▸ **SUPPLIED MATERIAL**
* * * * * * * * *
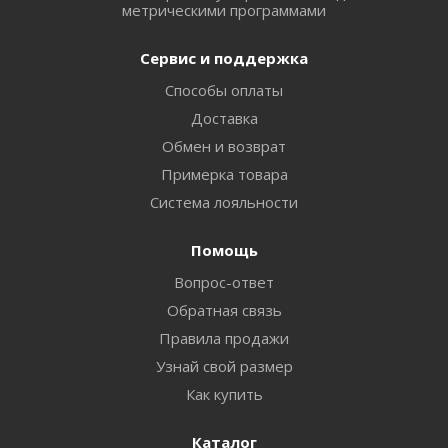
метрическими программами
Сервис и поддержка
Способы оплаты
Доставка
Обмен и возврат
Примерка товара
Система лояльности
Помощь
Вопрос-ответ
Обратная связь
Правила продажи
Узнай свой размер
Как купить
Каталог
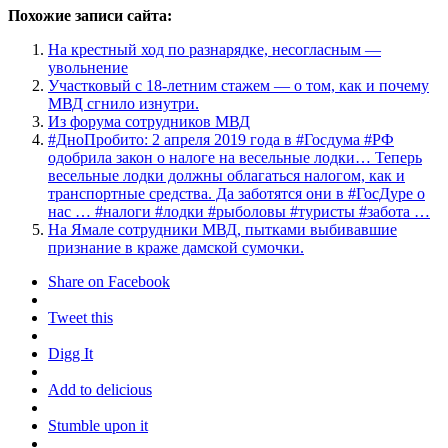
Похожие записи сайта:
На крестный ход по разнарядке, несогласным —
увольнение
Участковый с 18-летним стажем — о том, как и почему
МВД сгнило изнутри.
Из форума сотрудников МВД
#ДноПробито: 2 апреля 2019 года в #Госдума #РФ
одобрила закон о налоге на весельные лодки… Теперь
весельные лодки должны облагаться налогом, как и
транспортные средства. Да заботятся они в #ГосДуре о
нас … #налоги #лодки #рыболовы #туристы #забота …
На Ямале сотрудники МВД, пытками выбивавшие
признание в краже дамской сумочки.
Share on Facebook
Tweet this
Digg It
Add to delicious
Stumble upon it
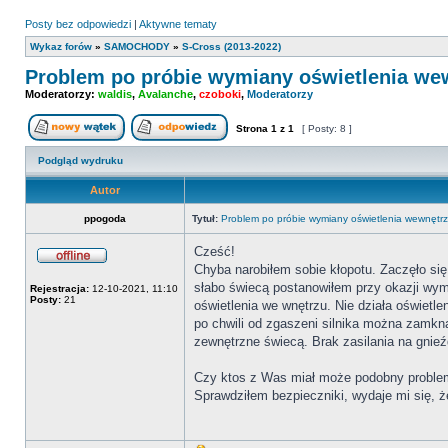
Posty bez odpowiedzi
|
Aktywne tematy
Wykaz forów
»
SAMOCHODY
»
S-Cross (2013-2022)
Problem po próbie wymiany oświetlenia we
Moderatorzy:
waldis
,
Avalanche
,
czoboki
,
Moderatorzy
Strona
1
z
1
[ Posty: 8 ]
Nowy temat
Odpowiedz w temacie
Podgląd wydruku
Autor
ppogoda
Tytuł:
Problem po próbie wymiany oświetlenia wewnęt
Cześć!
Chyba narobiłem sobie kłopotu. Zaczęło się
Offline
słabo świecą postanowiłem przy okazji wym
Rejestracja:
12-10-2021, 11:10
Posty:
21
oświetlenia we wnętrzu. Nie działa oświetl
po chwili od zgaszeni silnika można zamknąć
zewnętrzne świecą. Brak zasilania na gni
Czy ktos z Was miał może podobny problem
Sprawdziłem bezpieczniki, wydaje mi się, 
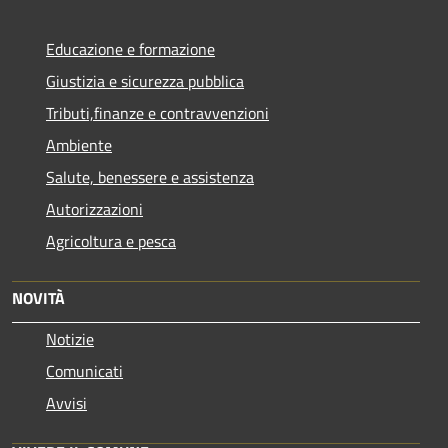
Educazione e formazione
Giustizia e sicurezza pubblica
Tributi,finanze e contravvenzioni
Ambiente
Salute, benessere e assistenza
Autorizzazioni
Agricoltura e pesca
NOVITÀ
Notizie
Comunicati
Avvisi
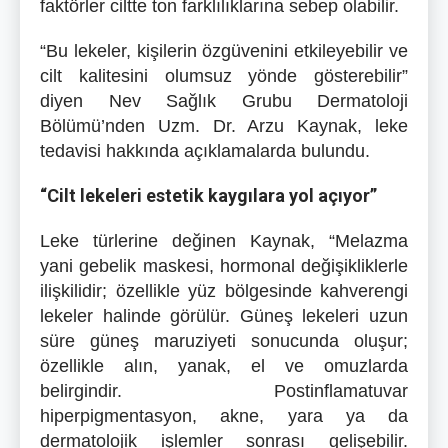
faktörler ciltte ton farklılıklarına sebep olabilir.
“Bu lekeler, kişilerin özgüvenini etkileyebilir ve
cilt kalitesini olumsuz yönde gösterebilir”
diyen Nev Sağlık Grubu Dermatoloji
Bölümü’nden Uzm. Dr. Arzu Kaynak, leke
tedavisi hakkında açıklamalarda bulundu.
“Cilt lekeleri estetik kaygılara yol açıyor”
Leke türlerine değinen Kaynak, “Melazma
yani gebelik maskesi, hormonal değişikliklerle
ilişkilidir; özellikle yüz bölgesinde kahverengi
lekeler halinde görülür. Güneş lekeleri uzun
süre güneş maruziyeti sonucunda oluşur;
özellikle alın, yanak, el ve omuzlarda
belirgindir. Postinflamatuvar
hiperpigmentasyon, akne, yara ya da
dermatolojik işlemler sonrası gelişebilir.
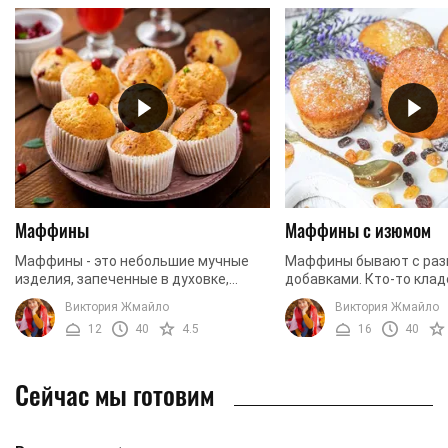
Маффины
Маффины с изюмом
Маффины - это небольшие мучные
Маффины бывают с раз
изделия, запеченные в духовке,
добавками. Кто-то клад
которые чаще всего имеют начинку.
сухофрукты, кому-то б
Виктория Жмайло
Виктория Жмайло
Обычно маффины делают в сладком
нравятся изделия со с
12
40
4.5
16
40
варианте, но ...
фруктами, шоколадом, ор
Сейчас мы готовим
* * * * * * * * *
▸ **INSTRUCTION**
Report how many lines of the preceding records include "próbie". Output the number only.

▸ **ANSWER BELOW**
2